• **Excerpted passage**:

___

How to strike the right balance in talking about the latest experiment in which a gene in a human embryo was edited? Should it be considered the first step on the road to tailored personal genomes, or a useful advance in what might one day be a valuable medical technique? Or just an incremental step in basic science?
This sort of editing of a genome would have been impossible before the advent in 2012-13 of the CRISPR-Cas9 technique, which uses a set of molecular machinery—basically a bacterial DNA-cleaving enzyme—to modify genes on DNA in a precisely targeted manner. So the result is certainly exciting. And because gene editing in human embryos has profound ethical as well as medical implications, it is controversial. Yet at the same time, the potential of doing such work was already apparent from previous experience with CRISPR, and we know very little at this stage about the implications of such a genetic change for the further development of the embryo. No one is talking yet about doing this in clinical medicine or human reproduction. So the furore over “designer babies,” while predictable, is out of proportion to what has been scientifically achieved here.

___

• **Required work**:
[1] From the passage on editing genes in human embryos, write out the text from "How to strike" to "in basic science?".
[2] According to the passage on editing genes in human embryos, what is the molecular machinery used by the CRISPR-Cas9 technique basically?

___

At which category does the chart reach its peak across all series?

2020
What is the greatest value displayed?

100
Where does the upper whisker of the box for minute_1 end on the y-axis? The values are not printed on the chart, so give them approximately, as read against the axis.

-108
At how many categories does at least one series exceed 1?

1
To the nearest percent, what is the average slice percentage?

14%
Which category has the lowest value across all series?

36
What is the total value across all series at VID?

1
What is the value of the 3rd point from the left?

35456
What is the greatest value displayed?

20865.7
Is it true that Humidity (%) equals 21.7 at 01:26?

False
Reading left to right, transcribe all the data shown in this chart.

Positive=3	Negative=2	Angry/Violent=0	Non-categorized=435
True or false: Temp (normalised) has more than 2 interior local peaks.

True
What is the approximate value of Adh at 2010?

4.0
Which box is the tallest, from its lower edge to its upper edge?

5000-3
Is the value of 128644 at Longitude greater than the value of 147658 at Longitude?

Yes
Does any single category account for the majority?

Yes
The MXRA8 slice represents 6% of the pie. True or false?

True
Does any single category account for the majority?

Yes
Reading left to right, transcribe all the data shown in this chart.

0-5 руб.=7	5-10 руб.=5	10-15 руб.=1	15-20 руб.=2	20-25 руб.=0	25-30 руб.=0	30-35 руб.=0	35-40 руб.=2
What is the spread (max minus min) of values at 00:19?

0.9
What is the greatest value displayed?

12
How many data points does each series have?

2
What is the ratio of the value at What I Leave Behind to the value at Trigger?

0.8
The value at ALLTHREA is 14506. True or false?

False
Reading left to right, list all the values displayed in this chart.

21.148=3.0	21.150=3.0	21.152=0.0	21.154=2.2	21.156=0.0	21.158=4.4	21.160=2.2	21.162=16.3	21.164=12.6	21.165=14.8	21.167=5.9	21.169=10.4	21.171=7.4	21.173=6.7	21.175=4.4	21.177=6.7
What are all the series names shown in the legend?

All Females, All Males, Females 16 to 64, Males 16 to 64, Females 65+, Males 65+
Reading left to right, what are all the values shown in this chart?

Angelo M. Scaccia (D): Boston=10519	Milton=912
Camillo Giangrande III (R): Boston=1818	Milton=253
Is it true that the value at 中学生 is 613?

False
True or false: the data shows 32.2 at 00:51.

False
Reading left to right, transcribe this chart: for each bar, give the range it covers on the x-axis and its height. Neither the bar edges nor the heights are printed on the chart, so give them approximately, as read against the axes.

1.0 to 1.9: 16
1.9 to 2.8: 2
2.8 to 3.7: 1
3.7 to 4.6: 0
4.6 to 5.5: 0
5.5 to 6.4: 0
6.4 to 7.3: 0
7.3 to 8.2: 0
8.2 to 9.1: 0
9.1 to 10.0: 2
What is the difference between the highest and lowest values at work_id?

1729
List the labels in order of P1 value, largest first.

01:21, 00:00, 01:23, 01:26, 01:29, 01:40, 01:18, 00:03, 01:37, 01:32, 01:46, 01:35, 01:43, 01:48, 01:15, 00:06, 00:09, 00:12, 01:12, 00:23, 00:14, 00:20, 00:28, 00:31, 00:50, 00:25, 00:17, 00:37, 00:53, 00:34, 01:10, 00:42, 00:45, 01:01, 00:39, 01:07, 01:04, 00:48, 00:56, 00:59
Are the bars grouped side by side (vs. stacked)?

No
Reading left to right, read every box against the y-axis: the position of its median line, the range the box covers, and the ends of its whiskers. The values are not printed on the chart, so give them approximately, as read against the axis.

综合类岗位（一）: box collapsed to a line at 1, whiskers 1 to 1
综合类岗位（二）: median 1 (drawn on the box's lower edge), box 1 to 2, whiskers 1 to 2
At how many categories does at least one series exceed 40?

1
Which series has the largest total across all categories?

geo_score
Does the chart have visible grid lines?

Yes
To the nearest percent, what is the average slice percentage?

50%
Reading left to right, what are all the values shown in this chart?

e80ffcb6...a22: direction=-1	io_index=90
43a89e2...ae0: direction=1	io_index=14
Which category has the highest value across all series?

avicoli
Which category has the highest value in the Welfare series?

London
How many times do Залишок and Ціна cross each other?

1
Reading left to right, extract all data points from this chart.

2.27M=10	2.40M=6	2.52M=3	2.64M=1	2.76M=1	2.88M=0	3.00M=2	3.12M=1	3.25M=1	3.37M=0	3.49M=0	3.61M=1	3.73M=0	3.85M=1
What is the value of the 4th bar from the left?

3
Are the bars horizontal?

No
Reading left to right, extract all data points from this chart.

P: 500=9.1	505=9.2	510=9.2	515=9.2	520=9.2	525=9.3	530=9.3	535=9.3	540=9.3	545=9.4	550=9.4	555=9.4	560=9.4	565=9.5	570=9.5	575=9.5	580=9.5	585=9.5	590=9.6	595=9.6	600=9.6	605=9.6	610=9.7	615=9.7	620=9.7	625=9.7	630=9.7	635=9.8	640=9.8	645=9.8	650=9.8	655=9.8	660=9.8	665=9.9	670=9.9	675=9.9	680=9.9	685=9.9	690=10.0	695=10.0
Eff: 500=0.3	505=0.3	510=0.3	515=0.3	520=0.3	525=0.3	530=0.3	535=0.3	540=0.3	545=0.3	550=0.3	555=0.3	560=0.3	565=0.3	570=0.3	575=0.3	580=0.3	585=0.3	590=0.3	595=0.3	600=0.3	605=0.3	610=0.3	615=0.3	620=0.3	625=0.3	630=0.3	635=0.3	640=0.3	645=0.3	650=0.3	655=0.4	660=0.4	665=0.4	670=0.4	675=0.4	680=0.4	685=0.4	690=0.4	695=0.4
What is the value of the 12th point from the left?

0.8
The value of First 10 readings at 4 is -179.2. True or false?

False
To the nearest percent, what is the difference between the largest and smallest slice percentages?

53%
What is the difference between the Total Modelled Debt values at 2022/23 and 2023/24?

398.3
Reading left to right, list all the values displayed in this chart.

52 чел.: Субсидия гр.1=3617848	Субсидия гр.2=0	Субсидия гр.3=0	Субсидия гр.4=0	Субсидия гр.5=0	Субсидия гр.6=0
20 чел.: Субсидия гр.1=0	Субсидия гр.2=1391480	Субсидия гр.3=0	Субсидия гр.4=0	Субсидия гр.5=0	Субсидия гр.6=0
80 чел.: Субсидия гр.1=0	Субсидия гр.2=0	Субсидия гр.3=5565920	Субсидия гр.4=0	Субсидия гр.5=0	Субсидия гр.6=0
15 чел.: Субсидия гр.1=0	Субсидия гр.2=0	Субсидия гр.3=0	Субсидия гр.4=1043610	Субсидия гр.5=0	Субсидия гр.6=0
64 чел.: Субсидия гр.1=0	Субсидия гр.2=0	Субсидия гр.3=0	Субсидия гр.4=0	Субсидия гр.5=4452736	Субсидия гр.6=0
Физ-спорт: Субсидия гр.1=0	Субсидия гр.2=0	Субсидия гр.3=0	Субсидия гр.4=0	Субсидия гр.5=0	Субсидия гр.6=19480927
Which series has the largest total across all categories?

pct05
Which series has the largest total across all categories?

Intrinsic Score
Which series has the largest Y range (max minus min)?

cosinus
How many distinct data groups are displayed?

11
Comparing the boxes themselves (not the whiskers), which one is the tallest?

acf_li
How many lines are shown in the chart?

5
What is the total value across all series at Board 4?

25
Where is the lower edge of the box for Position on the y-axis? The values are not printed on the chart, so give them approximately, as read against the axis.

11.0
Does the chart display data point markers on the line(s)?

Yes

___

• **Answer section**:
[1]
How to strike the right balance in talking about the latest experiment in which a gene in a human embryo was edited? Should it be considered the first step on the road to tailored personal genomes, or a useful advance in what might one day be a valuable medical technique? Or just an incremental step in basic science?

[2] It is basically a bacterial DNA-cleaving enzyme.